The Channel Islands – Chain of Eight Islands


The Channel Islands
The Channel Islands also known as Santa Barbara Islands, are a chain of eight islands spreading over 150 miles long and about 12 – 70 miles off the Pacific coast of Southern California along the Santa Barbara Channel in United States of America.

The island has two groups, the Santa Barbara group towards the north which is separated from the mainland by the Santa Barbara Channel, including San Miguel Island, Santa Rosa Island, Santa Cruz Island and Anacapa, a group of three small islets. Santa Catalina group is divided from the mainland by the San Pedro Channel and the outer Santa Barbara Channel, including the islands of Santa Barbara, San Nicolas, Santa Catalina and San Clemente.

It’s size ranges from Santa Cruz – 98 square miles, which is the largest, to the smallAnacapa islets and together cover around 1 square mile. Five of the islands form part of the Channel Islands National Park while the waters around these islands make up the Channel Islands National Marine Sanctuary.

The island with its isolated chain off the Southern California coast has a splendid natural beauty with half of the Channel Island National Park covering an area of 49,354 acres which is underwater and is a home to 2,000 species of animals and plants.

Wild Selections of Organisms

Tourist while visiting the Park can explore the water around the island and check for some of the best sea kayaking and diving or trek through the park’s remote islands in California. One will also find wide selections of organisms on and surrounding the Channel Islands, like bald eagles, sharks, to intertidal species like sea stars and barnacles to the miniature parasites living on plants and animals.

The Channel Islands supports few native animal species than the similar habitats on the mainland due to the isolation and its remote nature. Around 23 endemic terrestrial animals are identified in the park which includes eleven land birds which are Channel Island subspecies or races.

There is a lot of weather variation in the Park and visitors to the islands need to dress in layers with short and long pants, along with fleece jacket or sweatshirt, windbreaker, hat, sunscreen together with waterproof outer garment.

Besides this, with regards to the footwear, visitors should wear sturdy hiking shoes which would be comfortable for hiking expedition. Since there are no supplies on the island, visitors need to carry water, food supply along with other necessities.

Site of Earliest Paleontological

The Channel Islands have provided the earliest evidence of human seafaring and is also the site of the earliest paleontological evidence of human in North America. The Northern Channel Islands on the other hand indicate the settlement by maritime Paleo Indian people around 13,000 years ago.

Some unique and invaluable record of human interaction with Channel Island marine and terrestrial ecosystems from the late Pleistocene to historic times have been found from the archaeological sites on the island.

The northern islands historically, were occupied by the Island Chumash and the southern islands by the Tongva. The Chumash with the Tongva were removed in the early 19th century from the island and taken to Spanish mission while the pueblos on the adjacent mainland and the Channel islands, for century was used mainly for ranching and fishing activities.

This had a tremendous impact on the island ecosystems, in the local extinction of sea otters and other species. With the management by federal agencies, or conservation groups, restoration of the island ecosystems has made remarkable progress.

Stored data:

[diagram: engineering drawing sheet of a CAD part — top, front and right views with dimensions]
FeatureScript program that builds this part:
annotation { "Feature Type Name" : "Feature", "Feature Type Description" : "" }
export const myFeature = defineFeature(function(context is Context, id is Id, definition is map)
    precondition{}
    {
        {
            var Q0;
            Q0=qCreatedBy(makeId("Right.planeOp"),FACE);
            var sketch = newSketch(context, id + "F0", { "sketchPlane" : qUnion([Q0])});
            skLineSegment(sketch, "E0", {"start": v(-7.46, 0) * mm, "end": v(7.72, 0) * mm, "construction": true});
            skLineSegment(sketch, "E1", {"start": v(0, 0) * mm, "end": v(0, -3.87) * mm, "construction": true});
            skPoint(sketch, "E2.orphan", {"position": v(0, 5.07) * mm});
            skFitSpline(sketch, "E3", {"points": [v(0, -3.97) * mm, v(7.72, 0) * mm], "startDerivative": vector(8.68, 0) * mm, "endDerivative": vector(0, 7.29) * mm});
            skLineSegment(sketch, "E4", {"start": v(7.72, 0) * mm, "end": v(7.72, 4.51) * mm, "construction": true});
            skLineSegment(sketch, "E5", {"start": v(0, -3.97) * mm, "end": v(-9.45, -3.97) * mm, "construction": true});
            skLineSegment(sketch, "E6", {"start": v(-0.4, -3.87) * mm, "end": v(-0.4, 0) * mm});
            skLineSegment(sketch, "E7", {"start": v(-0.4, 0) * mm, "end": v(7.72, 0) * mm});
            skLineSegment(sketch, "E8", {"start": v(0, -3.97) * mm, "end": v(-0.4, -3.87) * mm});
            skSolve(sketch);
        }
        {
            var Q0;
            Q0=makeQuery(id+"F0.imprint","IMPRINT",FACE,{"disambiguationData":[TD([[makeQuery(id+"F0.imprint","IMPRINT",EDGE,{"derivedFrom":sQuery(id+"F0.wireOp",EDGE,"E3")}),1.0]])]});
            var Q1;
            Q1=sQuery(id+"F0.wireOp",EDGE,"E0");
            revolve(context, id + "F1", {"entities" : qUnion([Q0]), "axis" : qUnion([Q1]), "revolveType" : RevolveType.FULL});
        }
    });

▶ **TO DO**
1. Using the passage on the Channel Islands, list the islands it places in the Santa Catalina group.
2. Change "ranching" to "farming" in the part of the Channel Islands passage that opens with the words containing "The northern islands" and closes with "and fishing activities.", and write that part out.

▶ **ANSWER LIST**
1. Santa Barbara, San Nicolas, Santa Catalina, San Clemente

2.
The northern islands historically, were occupied by the Island Chumash and the southern islands by the Tongva. The Chumash with the Tongva were removed in the early 19th century from the island and taken to Spanish mission while the pueblos on the adjacent mainland and the Channel islands, for century was used mainly for farming and fishing activities.